Sarah kannte diese Worte sehr gut. Ihre Mutter hatte sie immer als Druckmittel benutzt, um Sarah gefügig zu machen. Immer wenn Sarah sich wehrte, sprach Mathilda diese Worte aus. Ihr war damit klar, dass Mathilda sich eingemischt hatte und auf Volker eingeredet hatte. Er war zu schwach um hinter seiner Tochter zu stehen. Seitdem hatte sie endgültig keine Eltern mehr.

Leider hörte der Stress für Sarah nicht auf. Nachdem Ernst und sie einigermaßen glücklich in der ersten gemeinsam gemieteten Wohnung wohnten, wollte er gerne zurück zu seiner Mutter Isolde ziehen. Ernstens Mutter war 51 Jahre alt und konnte ihre Söhne nie loslassen. Niemand war gut genug für ihre Söhne und sie betrachtete sie als ihr Eigentum. Sie hatte kurzes dunkles Haar, braune Augen und oft einen sehr verbissenen Gesichtsausdruck. Isolde und Sarah verstanden sich gar nicht. Ernstens Mutter war sehr eifersüchtig und wurde leider auch öfters gewalttätig, wenn ihr etwas nicht passte. Sie schlug Sarah, drangsalierte sie und machte ihr so viel Angst, dass Sarah ihr nicht mehr über den Weg laufen wollte. Ernst redete auf Sarah ein und meinte, dass alles bald besser werden würde. Seine Mutter müsse sich nur an sie gewöhnen. Sie ließ sich von ihm erweichen, weil er der einzige Mensch war, der sie nicht schlug und der sie ab und zu in die Arme nahm. Sie ließ sich sogar auf eine Hochzeit mit ihm ein. Aber selbst nach vielen Jahren Ehe gewöhnte sich Isolde nicht an Sarah. Es wurde über die Jahre sogar immer schlimmer.
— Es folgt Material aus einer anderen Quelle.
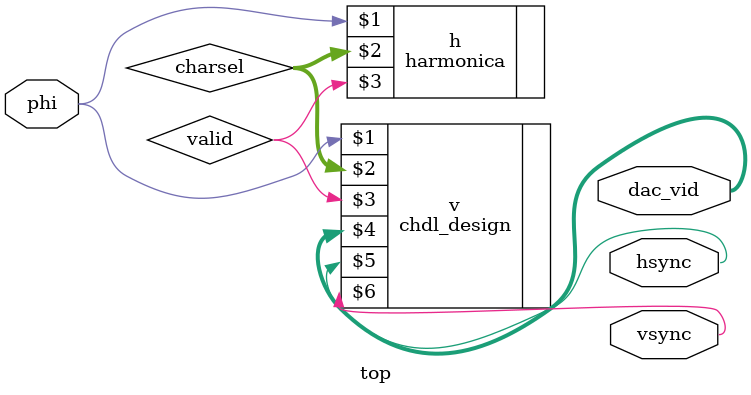
<source format=v>
module top(phi, dac_vid, hsync, vsync);
  input phi;
  output [11:0] dac_vid;
  output hsync, vsync;
  
  wire valid;
  wire [6:0] charsel;
  
  harmonica   h(phi, charsel, valid);
  chdl_design v(phi, charsel, valid, dac_vid, hsync, vsync);
endmodule

</source>
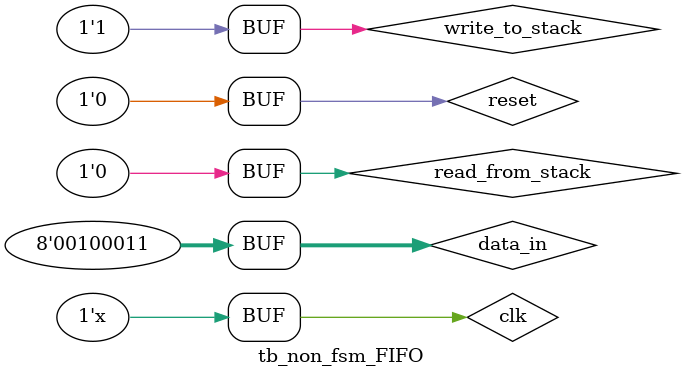
<source format=v>
`timescale 1ns / 1ps

module tb_non_fsm_FIFO();
    parameter num_of_words  = 32; // number of words that can be stored in the queue
    parameter word_length   = 8;  // length of each word in the queue
    parameter pointer_width = 5;  // width of the pointer 

    reg [word_length - 1:0] data_in;
    reg         clk,
                reset,
                write_to_stack,
                read_from_stack;
          
    wire    stack_full,
            stack_empty;           
    wire    [word_length - 1:0] data_out;
    
    queue_non_fsm uut(  clk,             // input clock
                        reset,           // set everything to zero
                        data_in,         // input data word
                        write_to_stack,  // write the data_in into the FIFO if this is asserted
                        read_from_stack, // output the data word from the FIFO when asserted
                        stack_full,      // generate a signal when the FIFO is full
                        stack_empty,     // generate a signal when the FIFO is empty
                        data_out         // output signal
                        );
                        
    initial begin
        clk = 0;
        reset = 1;
        
        #10
        reset = 0;
        read_from_stack = 0;
        write_to_stack = 1;
        data_in = 8'd1;
        
        #10
        data_in = 8'd10;
        
        #10
        data_in = 8'd20;
        
        #10
        read_from_stack = 1;
        write_to_stack = 0;
        data_in = 8'd40;
        
        #10 
        write_to_stack = 0;
        data_in = 8'd41;
        
        #10 
        write_to_stack = 1;
        read_from_stack = 0;
        data_in = 8'd42;
        
        #10
        data_in = 8'd30;
        
        #50
        write_to_stack = 0;
        read_from_stack = 1;
        data_in = 8'd25;  
        
        #50
        write_to_stack = 1;
        read_from_stack = 0;
        data_in = 8'd35;       
   end
   
   always #5 clk = ~clk;        

endmodule

</source>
In der Zwischenzeit wurde das Urteil gefällt. Christoph wurde zu viereinhalb Jahren Gefängnis verurteilt. Es war bei Weitem keine Entschädigung für all das Leid, das Sarah wegen Christoph und Mathilda durchgestanden hatte. Sie fühlte sich nach diesem Urteil nicht besser als zuvor. Das Einzige was sie erreicht hatte war, sich in diesem Fall endlich gegen ihre Eltern durchgesetzt zu haben.
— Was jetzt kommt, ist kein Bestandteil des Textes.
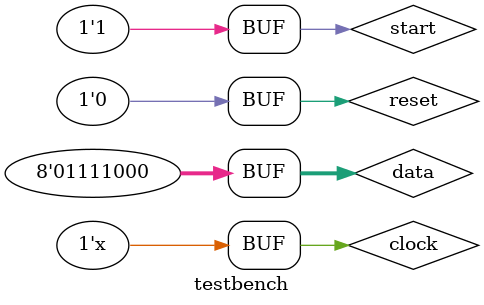
<source format=v>
`timescale 1ns / 1ps


module testbench();

    reg clock;
    reg reset;
    reg start;
    reg [7:0] data;
    wire sccb_clk;
    wire sccb_dat;
    
    sccb dut (
        .clock (clock),
        .reset (reset),
        .start (start),
        .data  (data),
        .sccb_clk ( sccb_clk),
        .sccb_dat ( sccb_dat)
    );
    
    initial begin
        clock = 0; reset = 0; start = 0; data = 8'h78;
    end
    
    always begin
        #5; clock = ~ clock;
    end
    
    initial begin
        #101; reset = 1;
        #20;  reset = 0;
        
        #100; start = 1;
    end
    
endmodule

</source>
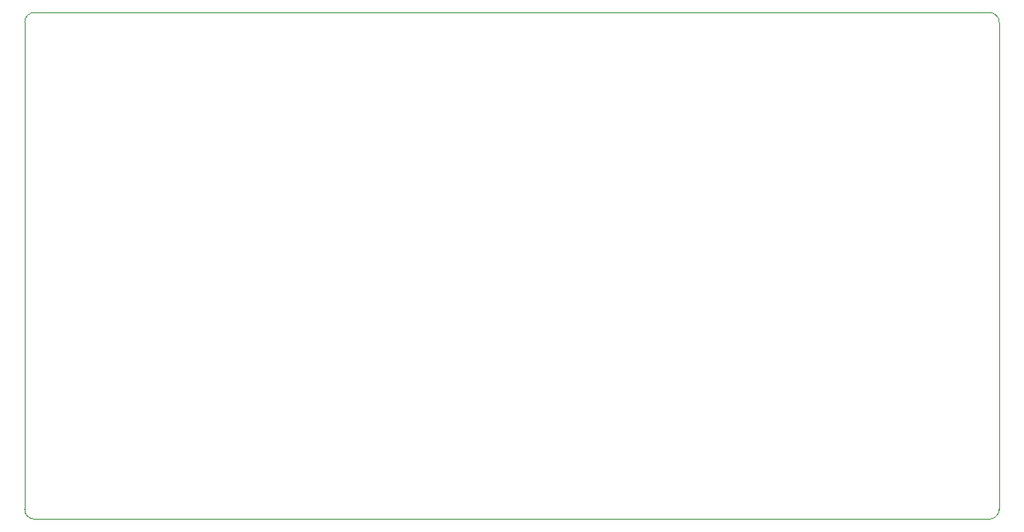
<source format=gbr>
G04 #@! TF.GenerationSoftware,KiCad,Pcbnew,(5.1.5)-3*
G04 #@! TF.CreationDate,2020-02-19T23:56:15-05:00*
G04 #@! TF.ProjectId,Preamplifier,50726561-6d70-46c6-9966-6965722e6b69,rev?*
G04 #@! TF.SameCoordinates,Original*
G04 #@! TF.FileFunction,Profile,NP*
%FSLAX46Y46*%
G04 Gerber Fmt 4.6, Leading zero omitted, Abs format (unit mm)*
G04 Created by KiCad (PCBNEW (5.1.5)-3) date 2020-02-19 23:56:15*
%MOMM*%
%LPD*%
G04 APERTURE LIST*
%ADD10C,0.050000*%
G04 APERTURE END LIST*
D10*
X1000000Y-100000000D02*
X99000000Y-100000000D01*
X0Y-49000000D02*
X0Y-99000000D01*
X99000000Y-48000000D02*
X1000000Y-48000000D01*
X100000000Y-99000000D02*
X100000000Y-49000000D01*
X1000000Y-100000000D02*
G75*
G02X0Y-99000000I0J1000000D01*
G01*
X100000000Y-99000000D02*
G75*
G02X99000000Y-100000000I-1000000J0D01*
G01*
X99000000Y-48000000D02*
G75*
G02X100000000Y-49000000I0J-1000000D01*
G01*
X0Y-49000000D02*
G75*
G02X1000000Y-48000000I1000000J0D01*
G01*
M02*

</source>
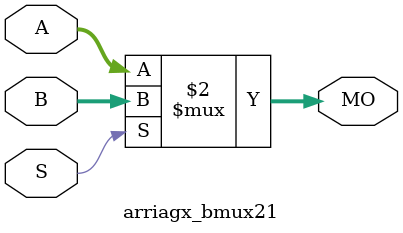
<source format=v>
module arriagx_bmux21 (MO, A, B, S);
   input [15:0] A, B;
   input 	S;
   output [15:0] MO; 
   assign MO = (S == 1) ? B : A; 
endmodule
</source>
Das Schweigen wurde gebrochen. Sarah wollte ihre Opferrolle verlassen und endlich ein normales Leben führen. Ihre Mutter reichte tatsächlich wenig später die Scheidung ein und suchte sich einen neuen Mann. Sie wurde nie für ihre Vergehen verurteilt. Zwischen ihr und Sarah brach erst einmal der Kontakt für einige Jahre ab. Zwei Jahre später meldete sich Mathilda wieder bei ihr und wollte sich mit ihr versöhnen. Sarah hoffte, dass ihre Mutter vielleicht wirklich einsichtig geworden war, und reiste deswegen zu ihr nach England, wo Mathilda inzwischen mit einer anderen Familie lebte. Sie hatte Margit in ein Heim gegeben und danach Deutschland verlassen.
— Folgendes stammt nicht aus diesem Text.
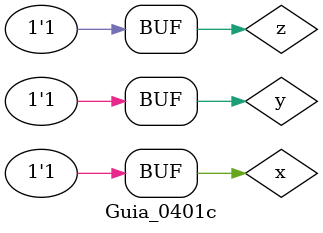
<source format=v>
/*
 Guia_0401c.v - v0.0. - 27 / 08 / 2022
 Autor    : Gabriel Vargas Bento de Souza
 Matricula: 778023
 */

/* TRUTH TABLE */

// (x.y')'.z

/**
 expression: y'
 */
module fxy1 (output s,
            input  x, y, z);
   assign s = ~y;
endmodule // fxy1

/**
 expression: x.y' 
 */
module fxy2 (output s,
            input  x, y, z);
   assign s = x & ~y;
endmodule // fxy2

/**
 expression: (x.y')'
 */
module fxy3 (output s,
            input  x, y, z);
   assign s = ~(x & ~y);
endmodule // fxy3

/**
 expression: (x.y')'.z
 */
module fxy4 (output s,
            input  x, y, z);
   assign s = ~(x & ~y) & z;
endmodule // fxy4

/**
  Guia_0401c.v
 */
module Guia_0401c;
   reg  x, y, z;
   wire s1, s2, s3, s4;
   
   // instancias
   fxy1 FXY1 (s1, x, y, z);
   fxy2 FXY2 (s2, x, y, z);
   fxy3 FXY3 (s3, x, y, z);
   fxy4 FXY4 (s4, x, y, z);
   
   // valores iniciais
   initial begin: start
      x=1'bx; y=1'bx; z=1'bx; // indefinidos
   end

   // parte principal
   initial begin: main
      // identificacao
       $display("Gabriel Vargas Bento de Souza - 778023");
       $display("Test boolean expression");
       $display("\n01.c) (x.y')'.z\n");

       // monitoramento
       $display(" x  y  z   y'  x.y'  (x.y')'  (x.y')'.z ");
       $monitor("%2b %2b %2b %3b %3b %7b %9b", x, y, z, s1, s2, s3, s4);

       // sinalizacao
       #1 x=0; y=0; z=0;
       #1 x=0; y=0; z=1;
       #1 x=0; y=1; z=0;
       #1 x=0; y=1; z=1;
       #1 x=1; y=0; z=0;
       #1 x=1; y=0; z=1;
       #1 x=1; y=1; z=0;
       #1 x=1; y=1; z=1;
   end
endmodule // Guia_0401c

</source>
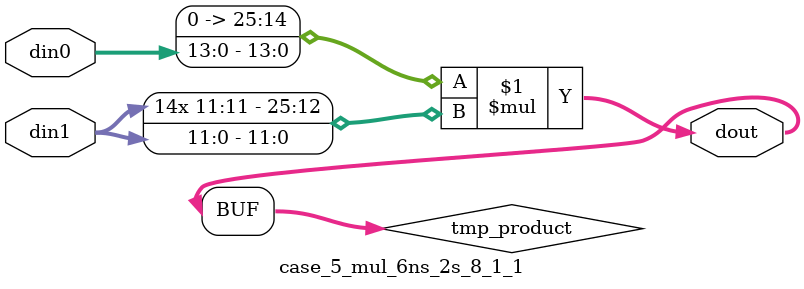
<source format=v>

`timescale 1 ns / 1 ps

 (* use_dsp = "no" *)  module case_5_mul_6ns_2s_8_1_1(din0, din1, dout);
parameter ID = 1;
parameter NUM_STAGE = 0;
parameter din0_WIDTH = 14;
parameter din1_WIDTH = 12;
parameter dout_WIDTH = 26;

input [din0_WIDTH - 1 : 0] din0; 
input [din1_WIDTH - 1 : 0] din1; 
output [dout_WIDTH - 1 : 0] dout;

wire signed [dout_WIDTH - 1 : 0] tmp_product;

























assign tmp_product = $signed({1'b0, din0}) * $signed(din1);










assign dout = tmp_product;





















endmodule

</source>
Als Sarah ankam, erzählte Mathilda ihr wirres Zeug. Sie würde in Deutschland gesucht werden und sobald sie einen Fuß auf deutschen Boden setzte, würde man sie festnehmen. Sie erzählte auch, sie hätte Diabetes und könne keine Milchprodukte zu sich nehmen. Sarah beobachtete ihre Mutter und stellte fest, dass sie Milchprodukte aß und nie Insulin spritzen musste. Als Sarah noch einmal nachfragte, stritt ihre Mutter ab, dass sie jemals diese Dinge gesagt hätte. Sarah konnte immer mehr erkennen, dass ihre Mutter sich nicht verändert hatte. Am Ende des Besuchs war ihre Mutter wieder so, wie Sarah sie als Kind und als junge Erwachsene kannte. Sie behandelte sie wieder genauso wie früher und machte ihr ständig Vorwürfe. Mathilda hatte Angst Sarah mit ihrem neuen Mann alleine zu lassen. Sie beobachtete sie mit einem angsteinflößenden und eifersüchtigen Blick aus den Augenwinkeln. Sarah konnte es sehen, als sie zufällig ihre Mutter anblickte, als sie gerade zusammen einen Film ansahen. Mathilda hatte die fixe Idee, dass Sarah Interesse an ihrem Mann haben könnte. Sarah war wieder zu einer Konkurrentin geworden, obwohl sie absolut kein Interesse an diesem Mann hatte. Sie war dort schließlich mit ihrem Ehemann zu Besuch. Aber selbst die Tatsache, dass sie verheiratet war und mit ihrem Mann dort war, konnte ihre Mutter von diesen Ideen nicht abbringen.